Macros in Rust - A Deep Dive

Garvit DadheechGarvit Dadheech
16 min read

super casual read. just enough to build real mental models.

we are not doing procedural macros here (derive / attribute / function style). that will be a separate blog. here we focus on declarative macros (macro_rules!).

why care?

if you've ever written:

println!("{}", String::from("Hello Solana"));

and thought "ok cool, function call" – surprise: println! is a macro, not a normal function. macros look like function calls, but they work before the normal compile step. they take in tokens (pieces of rust syntax), match patterns, and spit out new rust code that then gets compiled.

in this post we'll:

  • do a quick refresher on traits (esp Display and Debug) because printing a struct is the door that leads us into macros.

  • look at the error you get when you try to println!() a custom type.

  • fix it by implementing Display.

  • see why #[derive(Debug)] just works with {:?}.

  • talk about what a macro really is.

  • use cargo expand to peek at macro expansion.

  • write our own declarative macro step by step.

  • build a mini vec! clone called myvec!.

  • learn the repeat tokens: *, +, ?, and how separators like , work.

by the end, writing small useful macros would be fairly easy, i hope.


quick word on traits (think: interfaces-ish)

if you come from java: a trait in rust is kinda like an interface. it says: "any type that implements me promises to provide these methods." but traits can also provide default method bodies (interfaces in java 8+ can too, but you get the idea).

simple mental model:

  • define a trait with function signatures.

  • a struct (type) implements that trait.

  • each type gives its own body for the functions.

let's do shapes.

trait Shape {
    fn area(&self) -> f64; // just the signature here
}

struct Square {
    side: f64,
}

struct Circle {
    radius: f64,
}

impl Shape for Square {
    fn area(&self) -> f64 {
        self.side * self.side
    }
}

impl Shape for Circle {
    fn area(&self) -> f64 {
        std::f64::consts::PI * self.radius * self.radius
    }
}

fn main() {
    let s = Square { side: 3.0 };
    let c = Circle { radius: 2.0 };
    println!("square area: {}", s.area());
    println!("circle area: {}", c.area());
}

ok that's traits. hold that thought.


printing a struct: the error that starts the story

now try to print a struct directly:

struct Square {
    side: i32,
}

fn main() {
    let sq = Square { side: 12 };
    println!("{}", sq);
}

compiler says something like:

error[E0277]: `Square` doesn't implement `std::fmt::Display`
  --> src/main.rs:XX:XX
   |
XX |     println!("{}", sq);
   |                       ^^ `Square` cannot be formatted with the default formatter
   |
   = help: the trait `std::fmt::Display` is not implemented for `Square`

yep. we tried to use the {} formatter, which means: "use the Display formatting for this type." rust can't do that unless we give it the implementation.

◆ RECORD SET
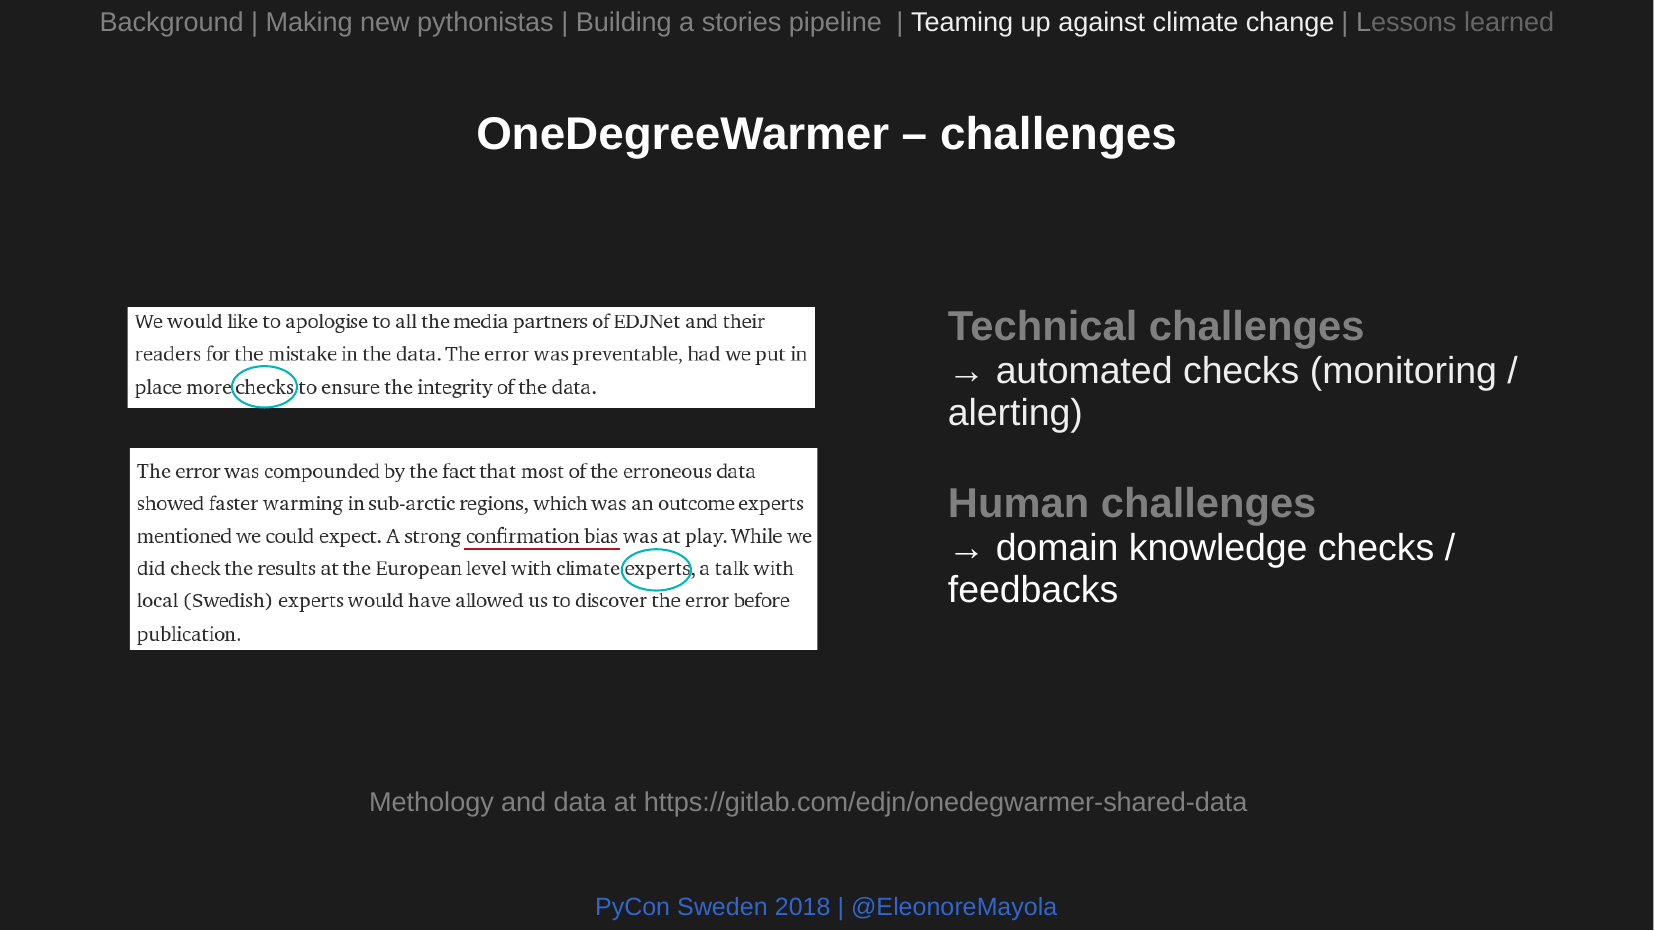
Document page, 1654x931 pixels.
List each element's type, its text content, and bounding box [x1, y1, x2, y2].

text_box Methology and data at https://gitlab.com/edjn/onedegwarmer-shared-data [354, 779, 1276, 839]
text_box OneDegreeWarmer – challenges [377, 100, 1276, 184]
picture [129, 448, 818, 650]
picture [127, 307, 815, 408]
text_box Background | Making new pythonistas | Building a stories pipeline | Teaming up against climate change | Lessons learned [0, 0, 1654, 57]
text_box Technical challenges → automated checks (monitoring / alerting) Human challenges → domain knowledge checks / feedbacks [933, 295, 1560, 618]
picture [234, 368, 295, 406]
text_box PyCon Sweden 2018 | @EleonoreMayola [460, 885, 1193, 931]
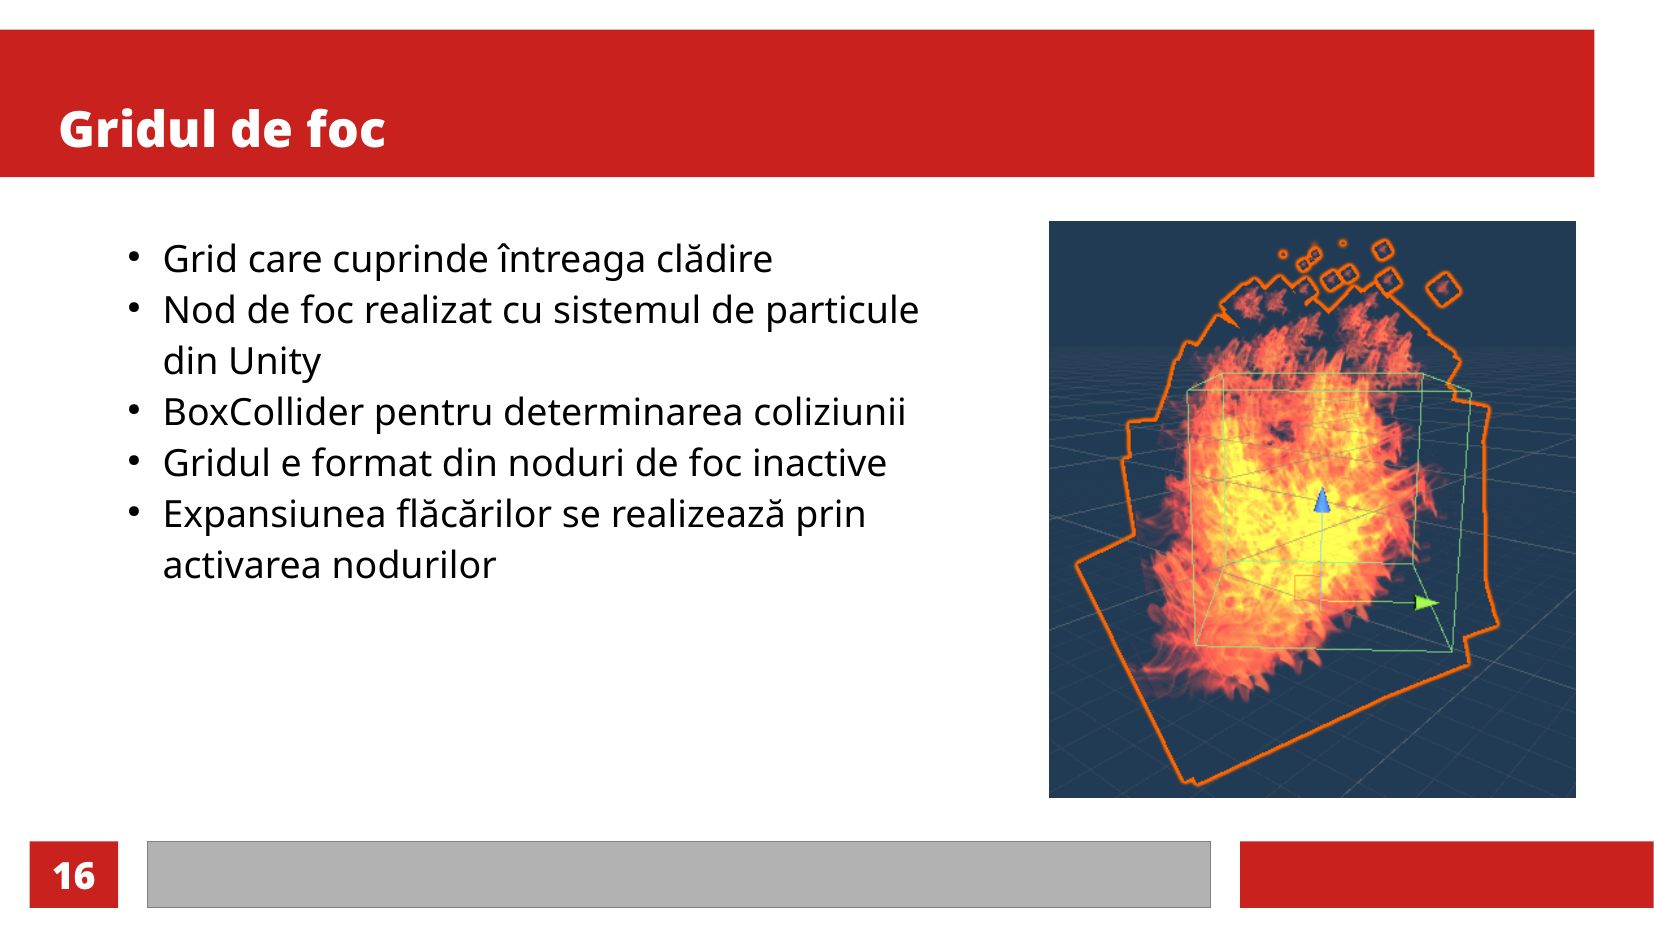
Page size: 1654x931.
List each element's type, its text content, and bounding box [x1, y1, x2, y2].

==

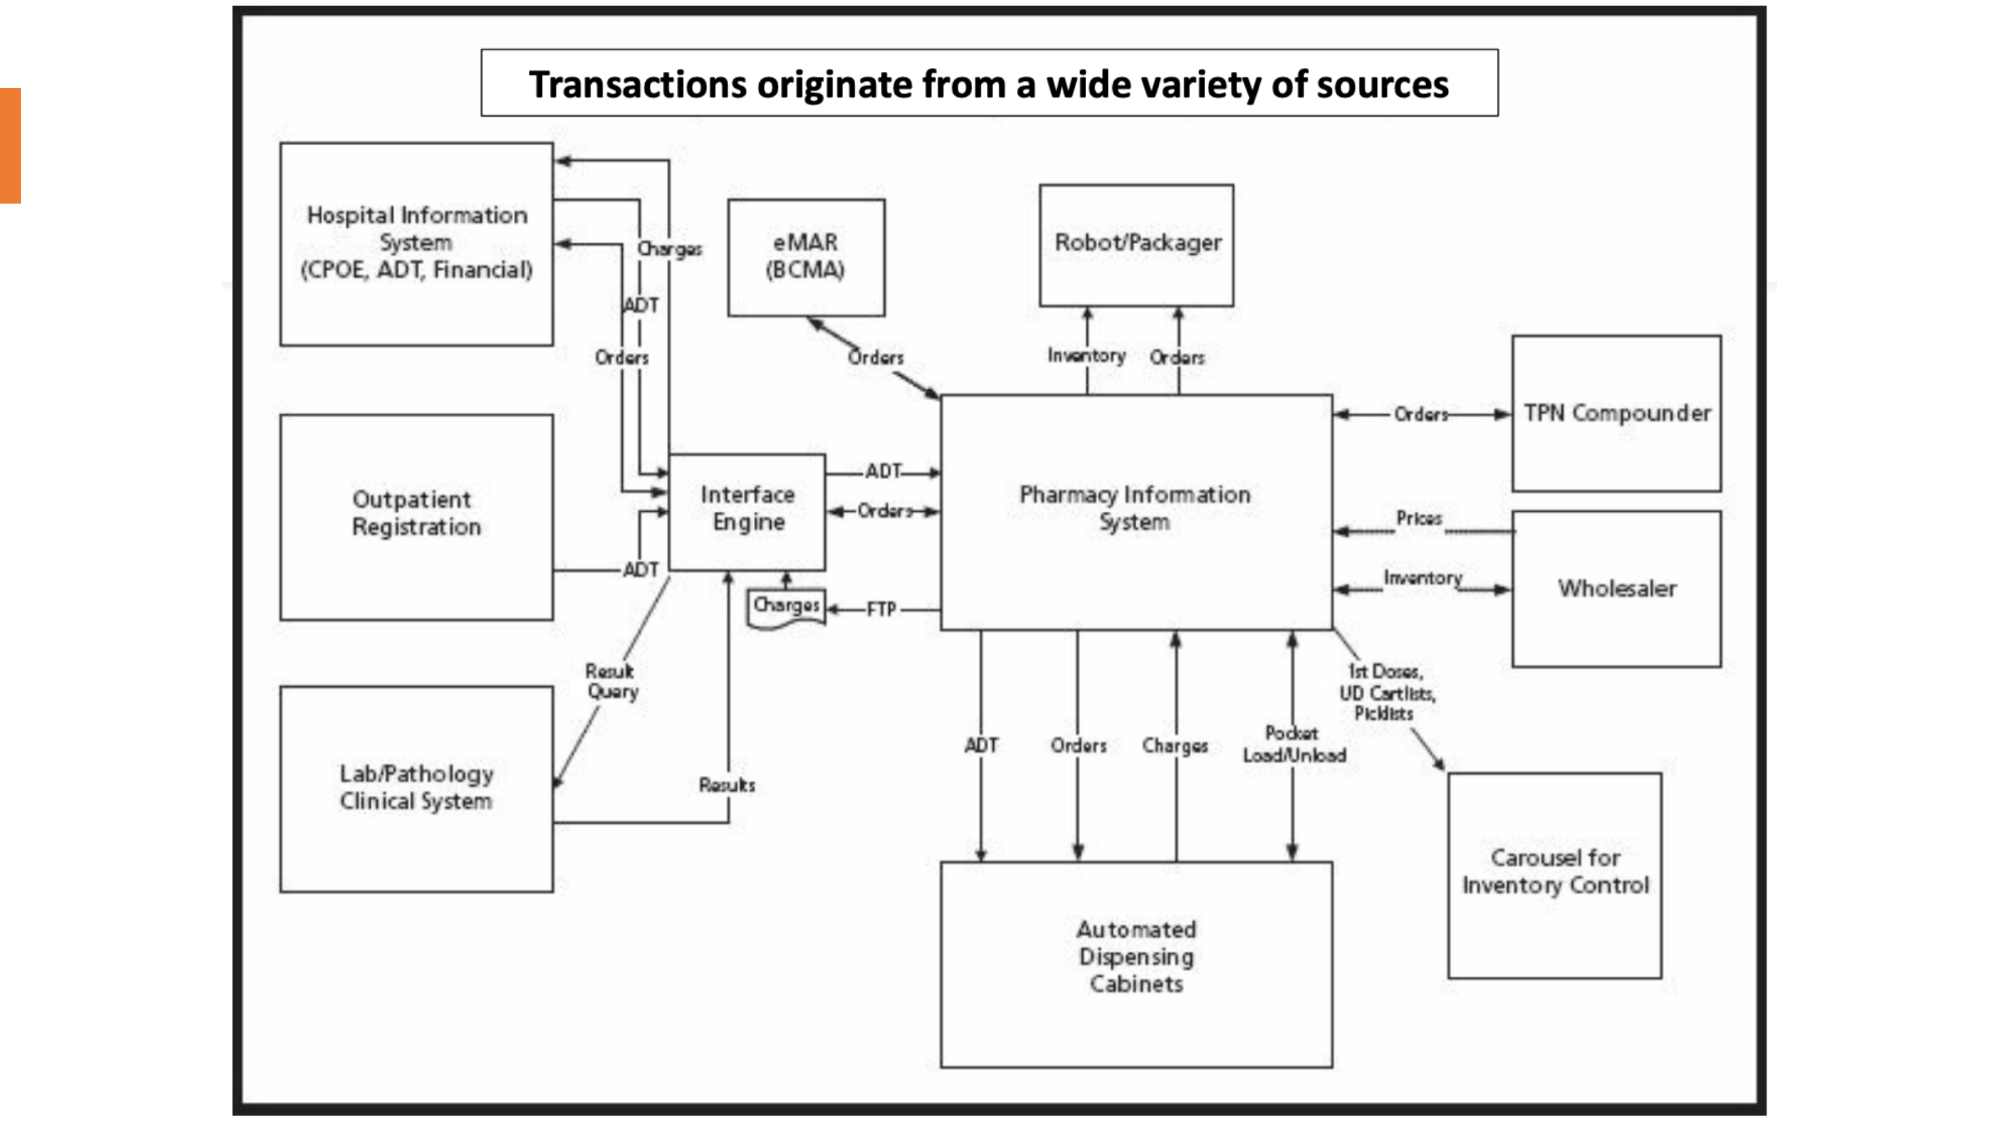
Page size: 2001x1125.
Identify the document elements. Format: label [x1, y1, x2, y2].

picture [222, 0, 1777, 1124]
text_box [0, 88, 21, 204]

◆ WRITTEN INSTRUCTION
Could you return the part of the Rust macros post above between "compiler says something" and "it the implementation.", inclusive, copied word for word?

◆ ANSWER TO THIS TASK
compiler says something like:

error[E0277]: `Square` doesn't implement `std::fmt::Display`
  --> src/main.rs:XX:XX
   |
XX |     println!("{}", sq);
   |                       ^^ `Square` cannot be formatted with the default formatter
   |
   = help: the trait `std::fmt::Display` is not implemented for `Square`

yep. we tried to use the {} formatter, which means: "use the Display formatting for this type." rust can't do that unless we give it the implementation.